Foreign brokerage Citi on Thursday said while overhanging risks for One 97 Communications (Paytm) such as competition and selling by existing pre-IPO shareholders stay, such risks look overdone at the prevailing valuations.
Even as Paytm shares were trading lower for the fourth straight day, Citi suggested a target of Rs 1,055 on the stock, suggesting a potential 139 per cent potential upside.
In a bull case scenario, it sees the stock at Rs 1,230, suggesting a 179 per cent potential upside.
In a bear case scenario, it sees the stock at Rs 605, a potential 37.5 per cent upside.
“We value the Payments business on an EV/GP basis at 13.5x Sep’24E (at par with global payment companies) resulting in Rs 466/share (Rs 429/share earlier). We value the Financials Services business at Rs 375/share (Rs 353/share earlier). We value the commerce and cloud vertical at Rs 81/share.
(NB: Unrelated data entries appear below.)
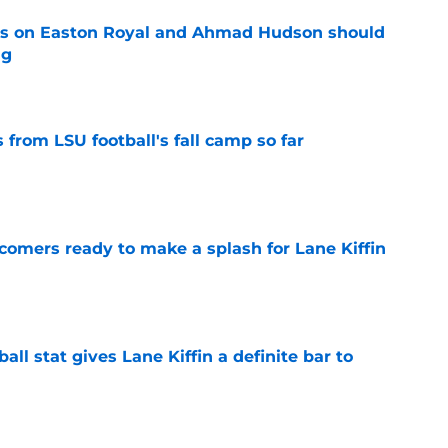
tes on Easton Royal and Ahmad Hudson should
ng
e
from LSU football's fall camp so far
e
comers ready to make a splash for Lane Kiffin
e
ball stat gives Lane Kiffin a definite bar to
e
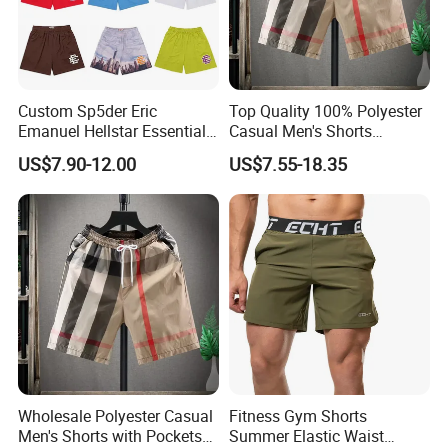
Custom Sp5der Eric
Top Quality 100% Polyester
Emanuel Hellstar Essentials
Casual Men's Shorts
Wear Shorts OEM
Summer Beach Gym
US$7.90-12.00
US$7.55-18.35
Wholesalev 1: 1 Replica
Basketball Shorts Pants
Designer Branded Shorts for
Men
Wholesale Polyester Casual
Fitness Gym Shorts
Men's Shorts with Pockets
Summer Elastic Waist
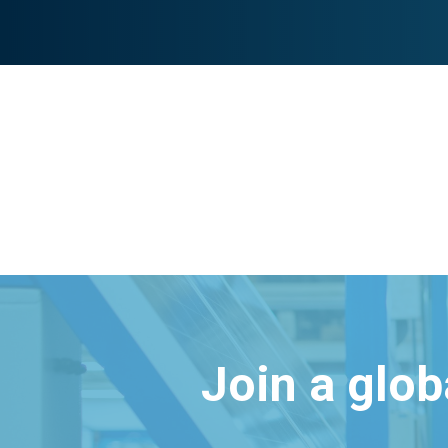
Join a glo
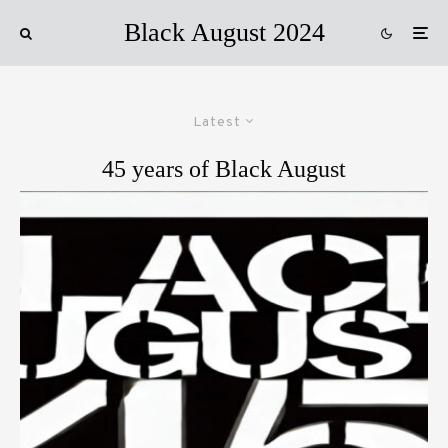
Black August 2024
Latest
45 years of Black August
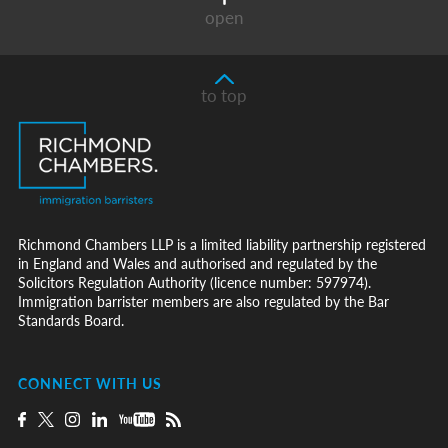
open
to top
Richmond Chambers LLP is a limited liability partnership registered
in England and Wales and authorised and regulated by the
Solicitors Regulation Authority (licence number: 597974).
Immigration barrister members are also regulated by the Bar
Standards Board.
CONNECT WITH US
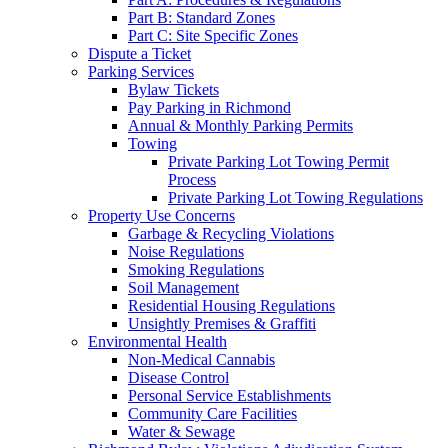
Part B: Standard Zones
Part C: Site Specific Zones
Dispute a Ticket
Parking Services
Bylaw Tickets
Pay Parking in Richmond
Annual & Monthly Parking Permits
Towing
Private Parking Lot Towing Permit
Process
Private Parking Lot Towing Regulations
Property Use Concerns
Garbage & Recycling Violations
Noise Regulations
Smoking Regulations
Soil Management
Residential Housing Regulations
Unsightly Premises & Graffiti
Environmental Health
Non-Medical Cannabis
Disease Control
Personal Service Establishments
Community Care Facilities
Water & Sewage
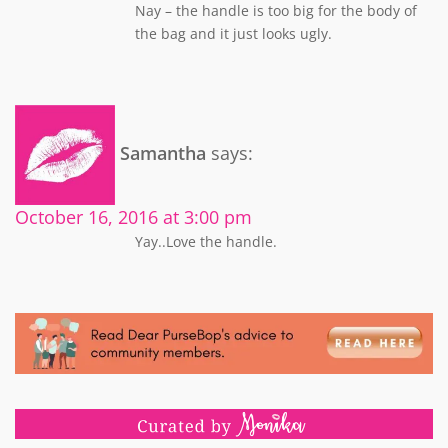
Nay – the handle is too big for the body of
the bag and it just looks ugly.
Samantha
says:
October 16, 2016 at 3:00 pm
Yay..Love the handle.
Overall, this approach yields a TP of Rs1,055,” it said
Citi called the stock ‘High Risk’ based on its quantitative model, but Paytm healthy net cash position and likely declining cash burn going forward do not support a ‘High Risk’ rating, it said.
Citi said Paytm has gained market share in digital payments versus PayU. This is even as the growth appears comparable on MDR-generating TPV basis at 59 per cent YoY for PayU against 52 per cent YoY (Paytm) for January-June period. In the BNPL segment, Paytm is seeing faster growth in active customer base against PayU’s Lazypay, it said.
“Lazypay’s reported loss-rate has increased CYTD to 3.1 per cent (up 30bps vs CY21) – something to watch out, for the broader BNPL space in India (Paytm has reported stable asset performance across its lending partners’ portfolio with loss-rates at 1.1-1.3 per cent for the postpaid BNPL product),” Citi said
Citi said Paytm’s business in lending space is distribution and therefore its revenue/cost-structure are commissions-based. Paytm is trading at 5 times FY24E EV/Contribution profits and 4 times EV/Gross profits.
“We acknowledge overhang risks from further selling by existing pre-IPO shareholders and that fintech is a competitive space but at these valuations, those risks are overdone,” it said.